On Monday, Dominion Energy, the listed utility that provides electricity to 7 million residential and business customers across 16 U.S. states, announced that it is developing multiple clean energy pilot projects that will blend hydrogen into its gas distribution systems. The first such pilot project is already underway at a facility in Utah.
Based out of Dominion’s Training Academy in Utah, the company’s first pilot project will blend 5 percent hydrogen into a test system to learn how hydrogen works in gas lines and appliances before blending into a larger system that serves more than 1 million gas utility customers in Utah. Dominion recently proposed a similar project in North Carolina.
“Hydrogen is a huge innovation in clean energy,” said Dominion’s Chief Innovation Officer Mark Webb, in a comment on the Utah pilot project. “It’s clean energy for homes and businesses and also clean fuel for vehicles and manufacturing plants,” Webb continued. “Few other energy sources have the potential to do so much good, so broadly across the economy. We’re investing in hydrogen today so it can hopefully transform the clean energy landscape in 5 or 10 years.”
Swiss Army Knife
Touting hydrogen as “the Swiss Army knife of clean energy,” Dominion noted in an official announcement of the pilot project hydrogen can do everything natural gas can do, but with fewer or even zero emissions. When produced using excess energy from solar, wind or nuclear, hydrogen produces zero greenhouse gas emissions. It can be blended with natural gas to heat homes or generate electricity or used as a clean fuel for transportation and manufacturing. Dominion is currently exploring other projects that use hydrogen in those applications.

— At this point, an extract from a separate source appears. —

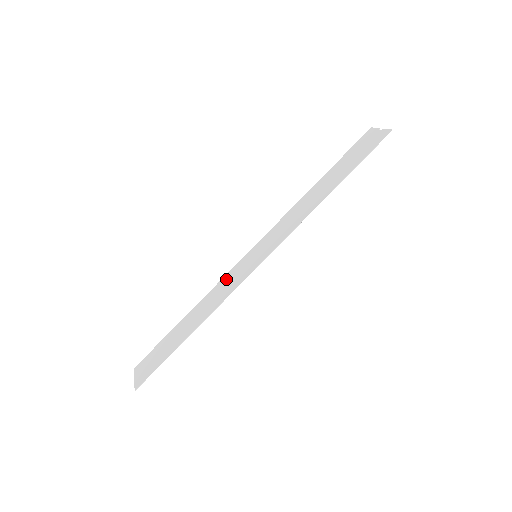
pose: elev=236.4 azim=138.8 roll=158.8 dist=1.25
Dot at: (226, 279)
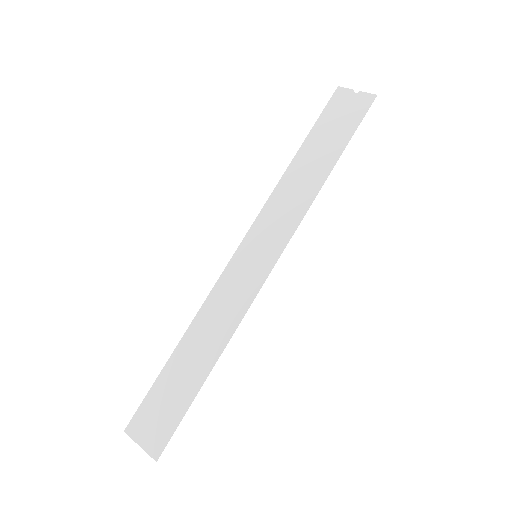
Dot at: (222, 290)
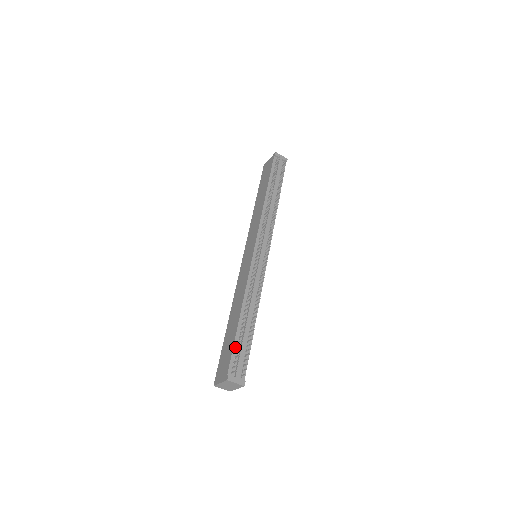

“We’re reimagining the kinds of energy we deliver to our customers through our wires and pipes,” said Craig Wagstaff, Dominion’s Senior Vice President of Western Gas Distribution. “Just as we’re building solar and wind to deliver more clean energy to our electric customers, we’re developing hydrogen and renewable natural gas to deliver more clean energy to our gas customers.”
Besides its independent pilot projects in Utah and, prospectively, North Carolina, Dominion Energy is a lead sponsor of the Low Carbon Resources Initiative (LCRI), a 5-year, $100 million research and development effort focused on emerging clean energy technology.